In this paper, the dynamic louver inclination schedule of each direction is obtained by using the above simulation results. The method is as follows: during working hours, in the air-conditioning and heating season, the louver inclination corresponding to the minimum comprehensive energy consumption is taken as the dynamic louver opening angle. In the transition season, the louver angle corresponding to the minimum lighting energy consumption is taken as the dynamic louver opening angle. During nonworking hours, air-conditioning, heating, and transition seasons should be conducive to heat dissipation, heat preservation, and ventilation respectively. Therefore, the louver inclination when the louver is vertical, parallel, and perpendicular to the outer window is taken as the dynamic louver opening angle.
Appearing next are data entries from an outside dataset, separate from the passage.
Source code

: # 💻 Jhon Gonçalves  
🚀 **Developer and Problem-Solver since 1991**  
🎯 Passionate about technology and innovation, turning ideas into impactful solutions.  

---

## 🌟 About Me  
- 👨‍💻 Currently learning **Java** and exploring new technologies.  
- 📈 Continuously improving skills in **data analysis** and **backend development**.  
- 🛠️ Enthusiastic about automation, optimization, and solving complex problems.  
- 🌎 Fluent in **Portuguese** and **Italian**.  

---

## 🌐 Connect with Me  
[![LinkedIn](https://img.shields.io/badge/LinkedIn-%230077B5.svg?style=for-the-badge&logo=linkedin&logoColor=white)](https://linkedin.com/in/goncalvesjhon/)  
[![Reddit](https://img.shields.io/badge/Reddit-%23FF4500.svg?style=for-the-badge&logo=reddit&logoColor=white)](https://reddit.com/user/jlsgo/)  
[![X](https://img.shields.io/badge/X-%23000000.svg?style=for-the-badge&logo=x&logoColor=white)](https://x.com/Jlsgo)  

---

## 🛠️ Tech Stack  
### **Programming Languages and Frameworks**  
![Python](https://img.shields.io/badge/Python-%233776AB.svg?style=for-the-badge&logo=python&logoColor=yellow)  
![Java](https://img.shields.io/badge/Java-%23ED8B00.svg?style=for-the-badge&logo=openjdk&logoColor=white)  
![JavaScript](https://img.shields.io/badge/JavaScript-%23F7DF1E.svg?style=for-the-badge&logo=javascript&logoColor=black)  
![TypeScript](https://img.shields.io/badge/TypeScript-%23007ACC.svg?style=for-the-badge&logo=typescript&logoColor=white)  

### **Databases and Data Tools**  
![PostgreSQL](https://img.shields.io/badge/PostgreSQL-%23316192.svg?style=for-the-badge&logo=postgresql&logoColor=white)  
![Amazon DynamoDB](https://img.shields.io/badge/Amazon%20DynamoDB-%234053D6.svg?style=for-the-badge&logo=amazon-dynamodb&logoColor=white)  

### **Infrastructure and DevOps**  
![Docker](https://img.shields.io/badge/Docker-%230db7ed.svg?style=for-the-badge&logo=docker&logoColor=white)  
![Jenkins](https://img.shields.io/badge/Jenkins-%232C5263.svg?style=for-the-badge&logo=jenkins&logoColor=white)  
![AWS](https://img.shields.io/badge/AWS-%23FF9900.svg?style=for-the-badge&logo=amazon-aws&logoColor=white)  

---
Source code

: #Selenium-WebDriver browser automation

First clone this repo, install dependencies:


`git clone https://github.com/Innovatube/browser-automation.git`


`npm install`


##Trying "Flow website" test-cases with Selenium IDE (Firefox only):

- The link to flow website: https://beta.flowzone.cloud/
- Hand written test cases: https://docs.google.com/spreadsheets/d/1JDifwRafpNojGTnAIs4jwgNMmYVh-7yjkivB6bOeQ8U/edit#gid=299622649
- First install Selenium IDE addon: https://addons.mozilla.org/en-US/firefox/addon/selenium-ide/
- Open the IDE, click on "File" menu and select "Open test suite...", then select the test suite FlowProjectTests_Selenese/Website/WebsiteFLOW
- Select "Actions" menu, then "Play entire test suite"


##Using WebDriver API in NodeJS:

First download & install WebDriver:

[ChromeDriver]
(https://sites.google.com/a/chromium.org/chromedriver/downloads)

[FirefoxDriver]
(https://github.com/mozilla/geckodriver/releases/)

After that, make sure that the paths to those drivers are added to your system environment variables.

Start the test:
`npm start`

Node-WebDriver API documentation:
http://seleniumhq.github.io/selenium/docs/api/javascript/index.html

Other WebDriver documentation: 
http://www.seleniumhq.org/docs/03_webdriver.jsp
Figure 7 shows the dynamic louver inclination schedule of north facing room in winter solstice under the control of dynamic shading and photoelectric dimming lighting system under the optimal control strategy.
Based on the above simulation results, when the lighting system is controlled by manual switch alone, the energy-saving rate of rooms in each direction can be increased by 56.2% in the west, 101.5% in the south, 105.4% in the north, and 85.6% in the east. When the lighting system adopts manual switch + photoelectric sensor dimming control, the energy-saving rate of buildings facing rooms can be increased by 65.9% in the west, 82.8% in the south, 81.4% in the north, and 77.3% in the east. After adopting the optimized control strategy in this paper, compared with the lighting system adopting manual switch control alone, the energy-saving rate of rooms in each direction can be further improved by 51.0% in the west, 37.2% in the south, 37.7% in the north, and 38.9% in the east.
6. Conclusion
This paper simulates, analyzes, and compares the energy consumption of air-conditioning, heating, and lighting in the typical working period of office space in cold areas of China and explores the control strategy of external sunshade louver to maximize the building energy-saving potential. The simulation analysis shows that the optimal control strategy based on comprehensive energy consumption proposed in this paper can greatly improve the building energy efficiency, and the control strategy has important reference significance for new building design. When the lighting system adopts manual switch + photoelectric sensor dimming control, the building energy-saving potential can be further tapped. This conclusion has certain reference significance for the establishment of energy-saving system.
Data Availability
The data used to support this study are available from the corresponding author upon request.
Conflicts of Interest
The authors declare that they have no conflicts of interest in the study.